- **What you should do**
Continue the passage below on the Broad Institute's public outreach and diversity programs, picking up right after its final sentence.
[Opening Source passage section]
Multi-media presentations for the lay public.
Our public outreach program will take advantage of the Broad’s DNAtrium located in the institute lobby. In another experimental effort, we will take advantage of the Microsoft Surface Units installed at the Broad. These table-like surface platforms respond to natural hand gestures and real-world artifacts (e.g., laboratory devices) containing embedded radio frequency ID tags. It is simple, fun, intuitive, multi-user experience. The Surface exhibits will be designed to appeal to the general public, allowing people to discover the importance of cancer systems biology and its potential for long-term impact on human health. We will pilot two projects for the Surfaces in the form of virtual laboratory experiments to provoke the imagination of visitors and inspire a next generation of cancer scientists (and their parents). Specifically, we will produce presentations on 1) The Connectivity Map, and 2) Interrogating biological networks using RNA interference. If these are successful, we will explore deploying other ‘experiments’ relevant to the work of our Center. Importantly, we will make the code for these presentations available to other centers with access to Microsoft Surface technology.
4. Sponsor high-school students and post-docs from underrepresented backgrounds
The Broad Institute has diversity initiatives aimed at increasing the representation of underrepresented minority groups in the field of genomics and cancer research. These programs include the the Summer Research Program in Genomics (SRPG) for undergraduate students and the Minority Introduction to Engineering, Entrepreneurship, and Science (MITES) at MIT. Both are rigorous summer programs introducing high school students and undergraduates to engineering, science and entrepreneurship. For minority college students interested in obtaining research experience, and minority students interested in pursuing graduate degrees in bioinformatics, the Broad has developed a formal postdoctoral training program in genomics aimed at underrepresented minority students, as well as a collaboration with the Harvard–MIT Division of Health Sciences & Technology’s Bioinformatics and Integrative Genomics Program (BIG). As with the prior funding cycle, we will aim to have 1–2 such students join the Center each year. For details on each of these programs, please visit the Broad Institute Diversity Initiative in Scientific Research.
[Closing Source passage section]
[Opening Listed records section]
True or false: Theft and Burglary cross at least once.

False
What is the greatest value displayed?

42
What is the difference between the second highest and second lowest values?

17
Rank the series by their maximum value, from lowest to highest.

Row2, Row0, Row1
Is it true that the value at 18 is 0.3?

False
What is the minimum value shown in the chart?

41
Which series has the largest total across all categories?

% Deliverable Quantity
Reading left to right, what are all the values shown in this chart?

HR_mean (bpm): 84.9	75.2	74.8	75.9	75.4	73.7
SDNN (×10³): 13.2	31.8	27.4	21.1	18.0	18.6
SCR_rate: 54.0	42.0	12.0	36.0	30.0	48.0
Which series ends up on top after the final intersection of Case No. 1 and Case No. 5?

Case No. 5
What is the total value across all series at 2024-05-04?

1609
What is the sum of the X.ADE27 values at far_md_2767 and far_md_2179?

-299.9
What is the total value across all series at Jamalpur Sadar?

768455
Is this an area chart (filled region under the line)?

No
[Closing Listed records section]
- **Reply**
Additionally, we have hosted and are continuing to host summer interns each year that are selected to participate in the NCI ICBP Summer Research Program. We have included them with other Broad summer students to provide a peer cohort. They attend all of the same introductory seminars and social functions and are housed in the same location. In addition, each Center investigator mentors undergraduate and/or graduate students from either Harvard or MIT, and these students generally sit together in the laboratory — whether they are experimentally or computationally oriented, so as to maximize interactions at the interface of cancer biology and computational biology.